‘Put Some Teeth Into The Law’: State Law Passes Making Mixing Fentanyl Into Drugs A Felony

Oklahoma just passed a new law that would make it a felony to mix fentanyl with other drugs. The Oklahoma Bureau of Narcotics is glad to see this law because they see international criminal organizations making these drugs and selling them on the streets of Oklahoma.

Tuesday, June 4th 2024, 9:16 pm



The number of Oklahomans dying from fentanyl overdoses has been skyrocketing in recent years because fentanyl is being put into all kinds of drugs, from opioids to meth and cocaine.

Oklahoma just passed a new law that would make it a felony to mix fentanyl with other drugs.

The Oklahoma Bureau of Narcotics is glad to see this law because they see international criminal organizations making these drugs and selling them on the streets of Oklahoma.

The parents of Gavin Long, who died of a fentanyl overdose in 2022, said in a 2023 interview with News On 6 that losing their child was devastating, and now they are doing all they can to help others.

"I want to save somebody so they don't have to go through the same thing that we've had to struggle with over this year,” said Delana Pritchard, Long’s mother. “Any life is worth saving."

The new law says any person convicted of mixing fentanyl with other drugs could face at least seven years in prison.

Plus, anyone caught with 10 grams or more of a mixture of drugs containing fentanyl, could serve at least 20 years in prison and be required to serve at least 85% of that sentence before being eligible for credits or parole.

The Oklahoma Bureau of Narcotics says this is a great way to start cutting down on the number of people putting fentanyl in drugs being sold on the streets.

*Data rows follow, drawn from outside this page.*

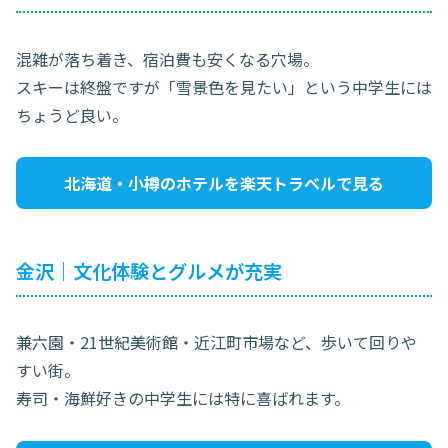
混雑が落ち着き、宿泊費も安くなる穴場。
スキーは終盤ですが「雪景色を見たい」という中学生には
ちょうど良い。
北海道・小樽のホテルを楽天トラベルで見る
金沢｜文化体験とグルメが充実
兼六園・21世紀美術館・近江町市場など、歩いて回りや
すい街。
寿司・海鮮好きの中学生には特に喜ばれます。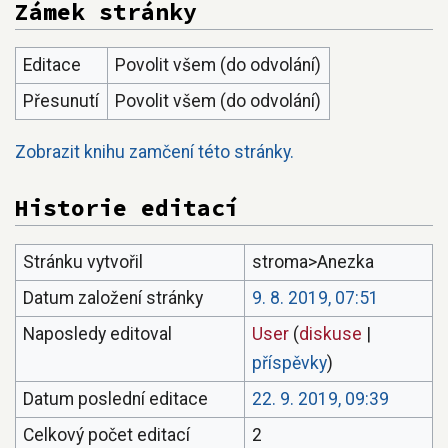
Zámek stránky
Editace
Povolit všem (do odvolání)
Přesunutí
Povolit všem (do odvolání)
Zobrazit knihu zamčení této stránky.
Historie editací
Stránku vytvořil
stroma>Anezka
Datum založení stránky
9. 8. 2019, 07:51
Naposledy editoval
User
(
diskuse
|
příspěvky
)
Datum poslední editace
22. 9. 2019, 09:39
Celkový počet editací
2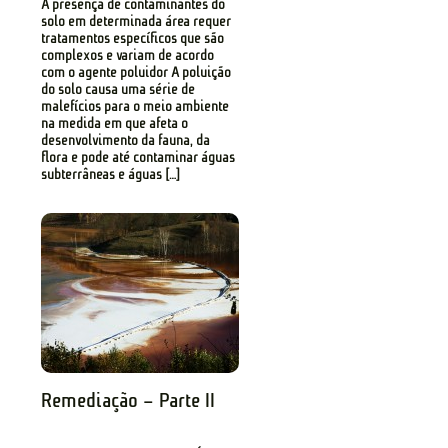
A presença de contaminantes do
solo em determinada área requer
tratamentos específicos que são
complexos e variam de acordo
com o agente poluidor A poluição
do solo causa uma série de
malefícios para o meio ambiente
na medida em que afeta o
desenvolvimento da fauna, da
flora e pode até contaminar águas
subterrâneas e águas […]
Remediação – Parte II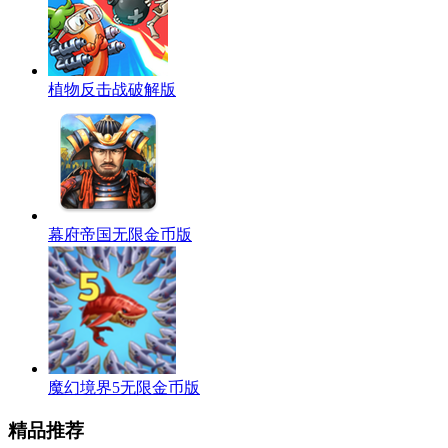
植物反击战破解版
幕府帝国无限金币版
魔幻境界5无限金币版
精品推荐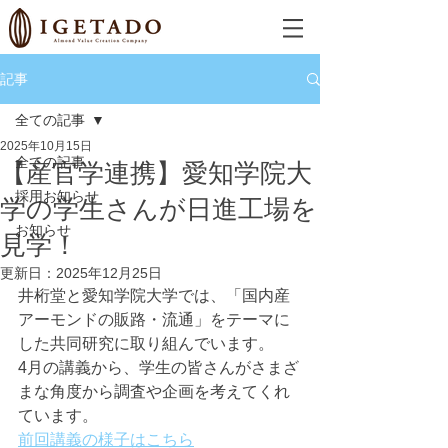
記事
全ての記事
2025年10月15日
全ての記事
【産官学連携】愛知学院大
採用お知らせ
学の学生さんが日進工場を
お知らせ
見学！
更新日：
2025年12月25日
井桁堂と愛知学院大学では、「国内産
アーモンドの販路・流通」をテーマに
した共同研究に取り組んでいます。
4月の講義から、学生の皆さんがさまざ
まな角度から調査や企画を考えてくれ
ています。
前回講義の様子はこちら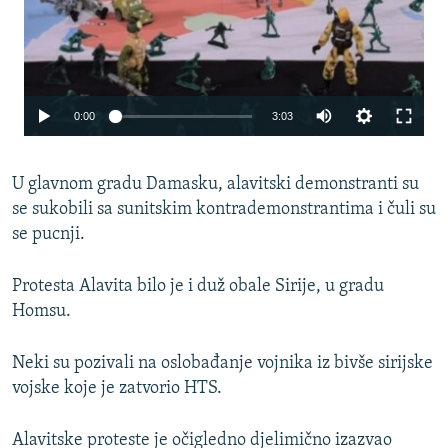
Auto
0:00
3:03
240p
U glavnom gradu Damasku, alavitski demonstranti su
360p
se sukobili sa sunitskim kontrademonstrantima i čuli su
480p
se pucnji.
720p
Protesta Alavita bilo je i duž obale Sirije, u gradu
1080p
Homsu.
Neki su pozivali na oslobađanje vojnika iz bivše sirijske
vojske koje je zatvorio HTS.
Alavitske proteste je očigledno djelimično izazvao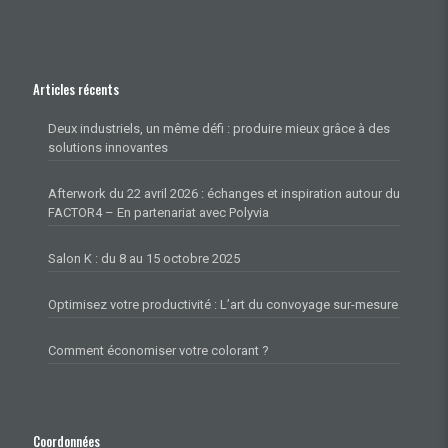
Articles récents
Deux industriels, un même défi : produire mieux grâce à des
solutions innovantes
Afterwork du 22 avril 2026 : échanges et inspiration autour du
FACTOR4 – En partenariat avec Polyvia
Salon K : du 8 au 15 octobre 2025
Optimisez votre productivité : L’art du convoyage sur-mesure
Comment économiser votre colorant ?
Coordonnées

"It's a way for us to be able to put some teeth into the law to deal with these new trends that these criminal organizations are using this deadly fentanyl as a cheap alternative to maximize their profits while killing Oklahomans,” said Mark Woodward, the spokesman for OBN.

He says the law gives District Attorneys more opportunities to prosecute people putting lives in danger by mixing fentanyl into drugs.

"We continue to give our district attorneys' options when it comes to dealing with these people who are putting this out on the streets and killing Oklahomans at a record pace,” said Woodward.

He says tougher laws on fentanyl are needed because law enforcement worries about what’s going to happen with fentanyl in the future.

"Ultimately, people need to understand that if you sell just one pill or a quarter of a pill and it ends up taking a life of somebody, you absolutely could be looking at first degree murder charges,” said Woodward. “That's the message That's how serious we take what fentanyl is doing to our culture today."

His advice is for people to be careful when it comes to buying drugs off the street.

"You really have to expect fentanyl in everything now,” said Woodward. “Whether they're buying marijuana out on the street, an oxycodone tablet, or they're buying methamphetamine or cocaine, you better expect that it's going to contain fentanyl.”

The law will go into effect on November 1.